*WHAT YOU ARE ASKED TO DO*. From the first line to the last, give the material again exactly, without the images.

*COLLECTED MATERIAL*.
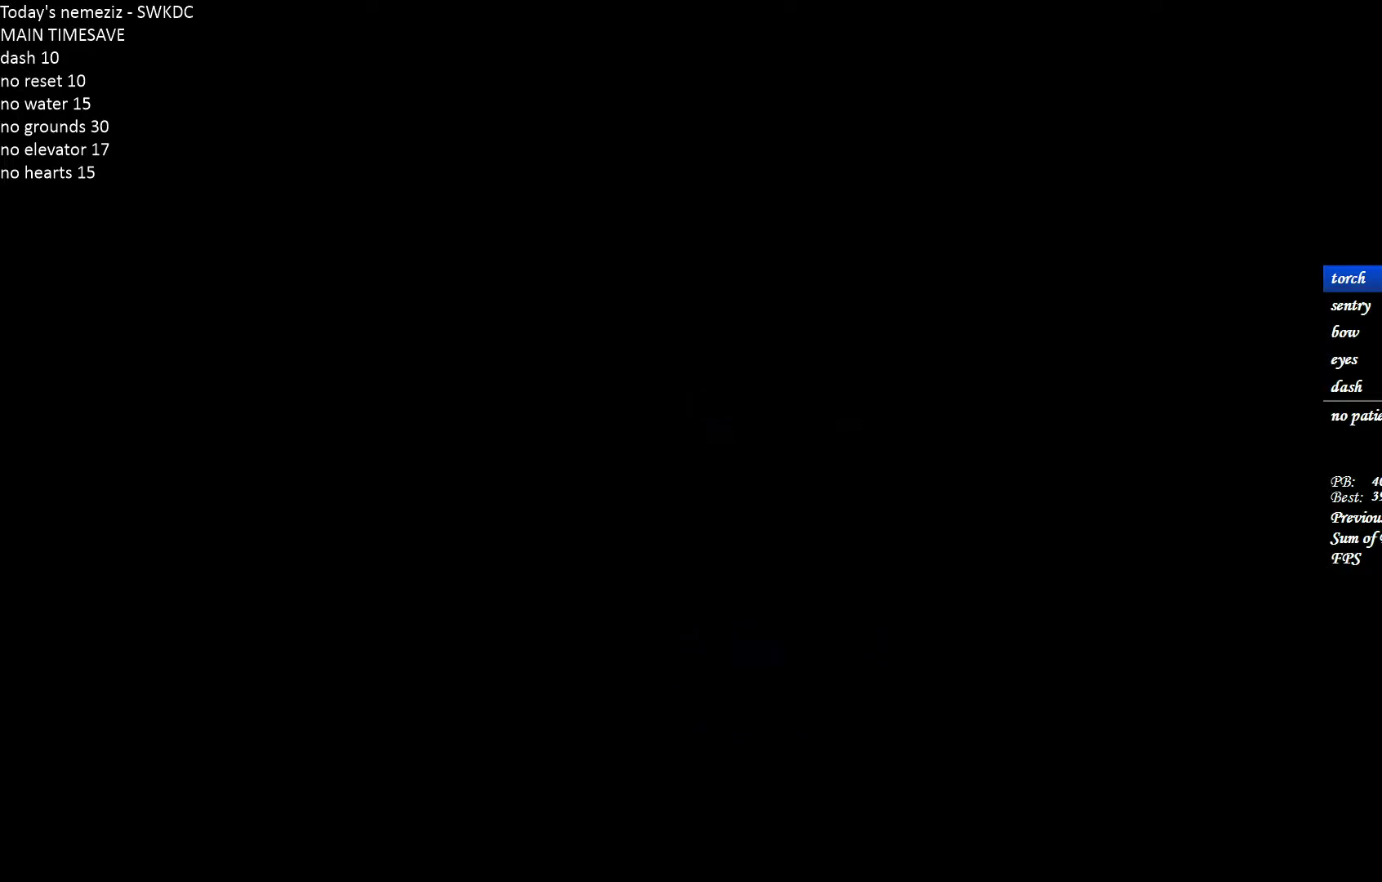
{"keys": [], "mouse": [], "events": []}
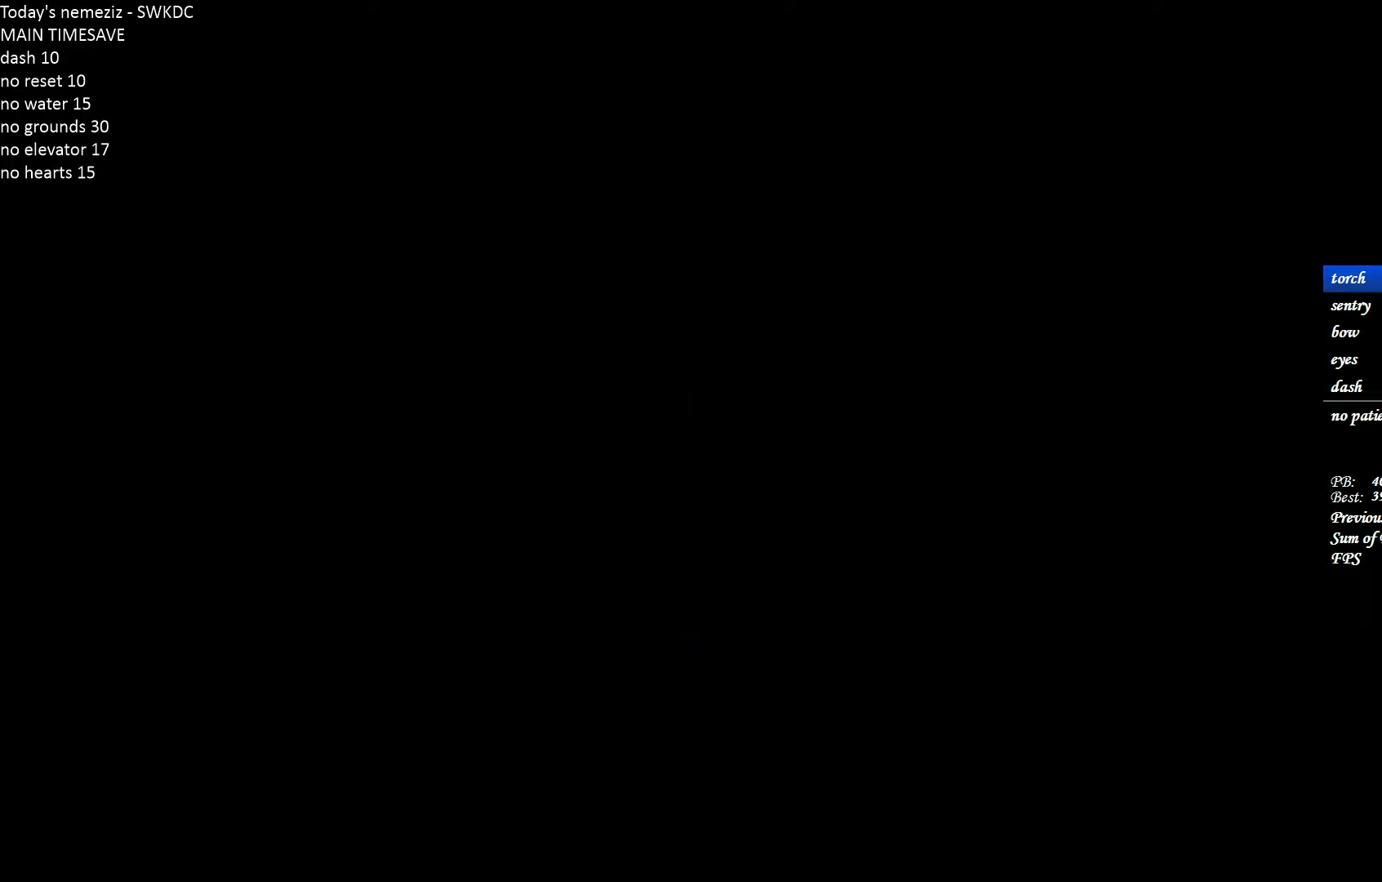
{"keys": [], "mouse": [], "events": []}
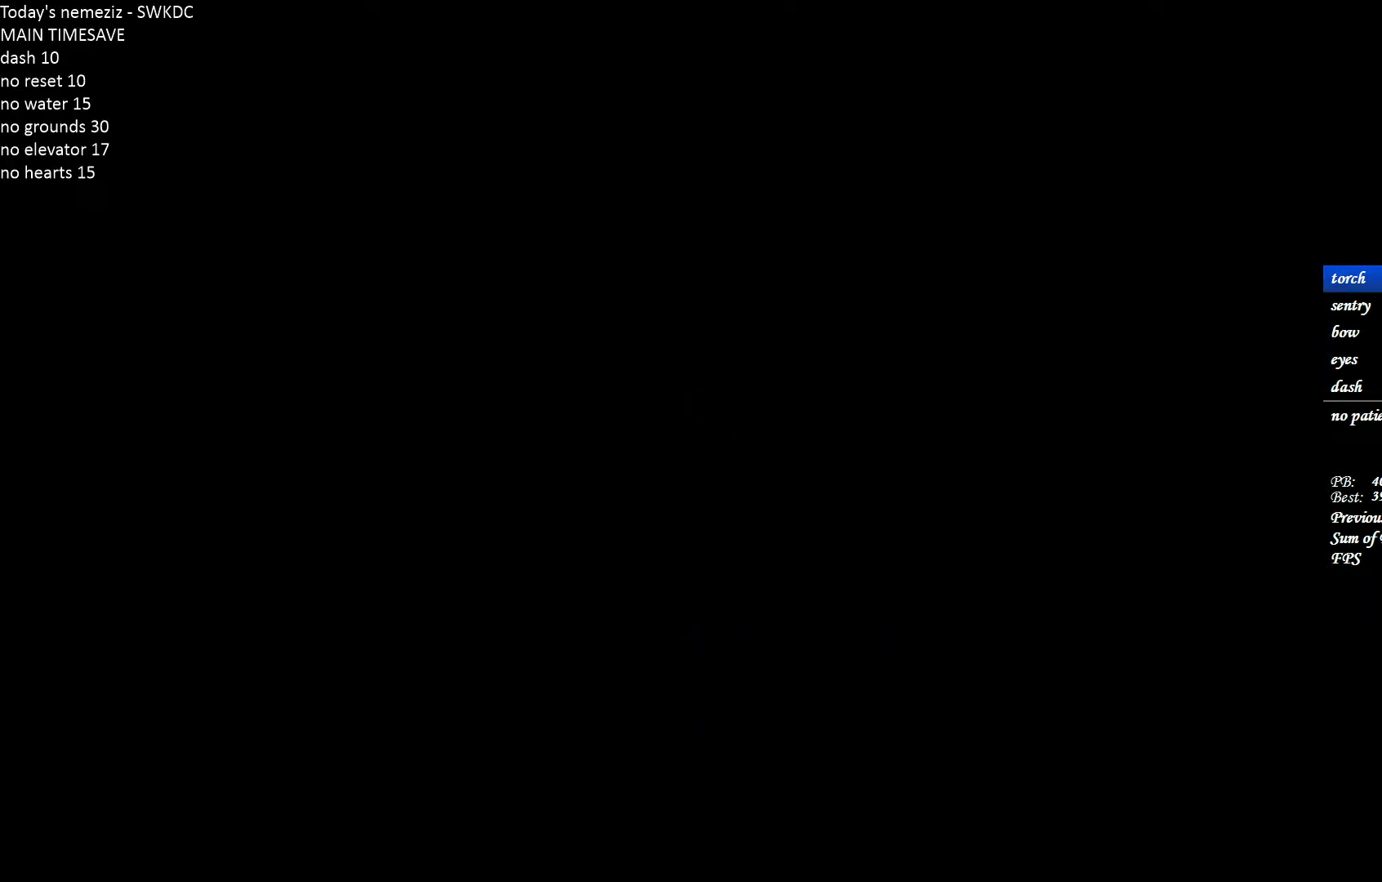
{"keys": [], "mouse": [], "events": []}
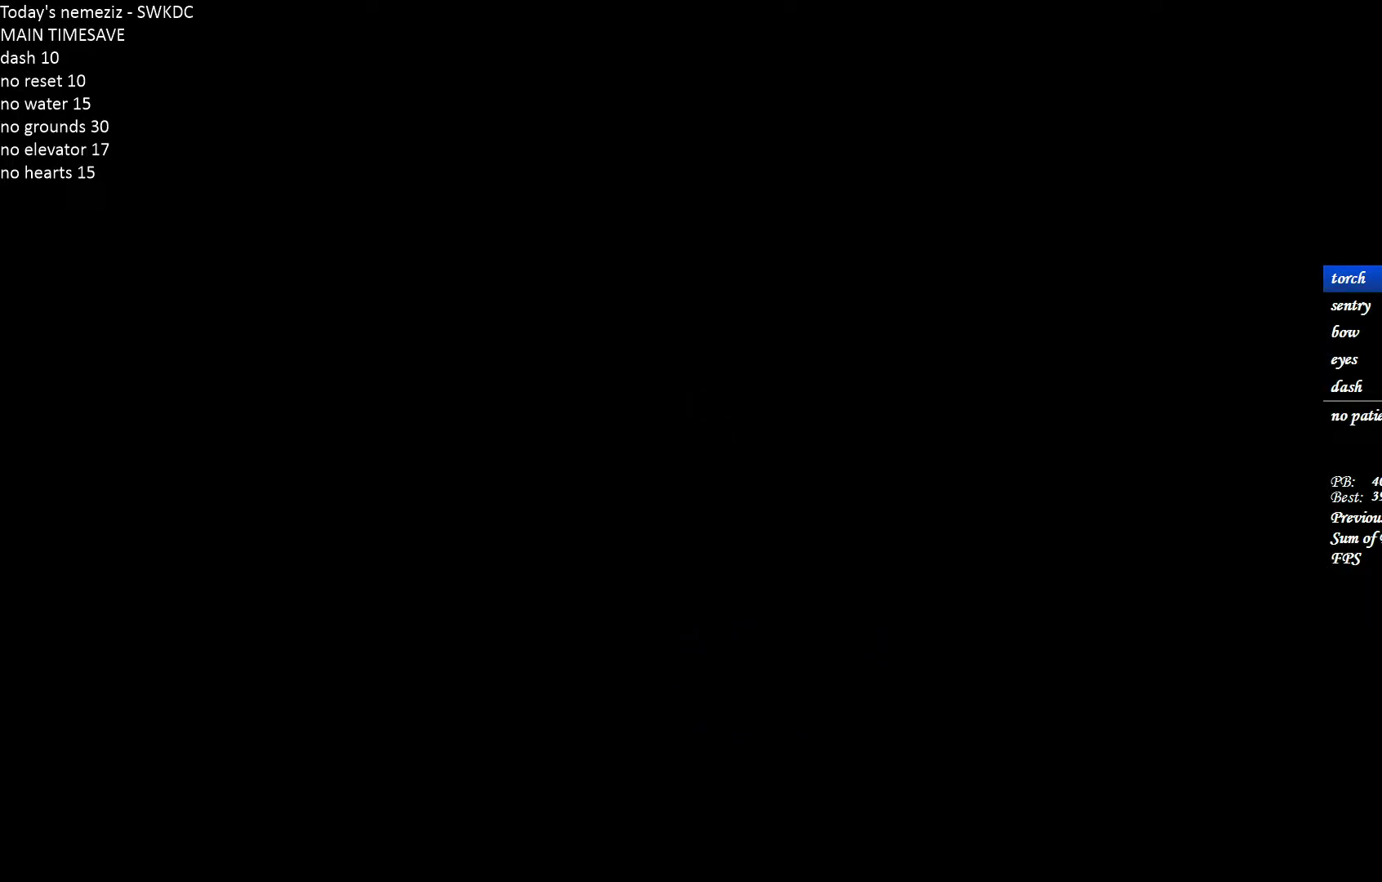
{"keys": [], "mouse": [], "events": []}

*ANSWER TO THIS EXERCISE*.
{"keys": [], "mouse": [], "events": []}
{"keys": [], "mouse": [], "events": []}
{"keys": [], "mouse": [], "events": []}
{"keys": [], "mouse": [], "events": []}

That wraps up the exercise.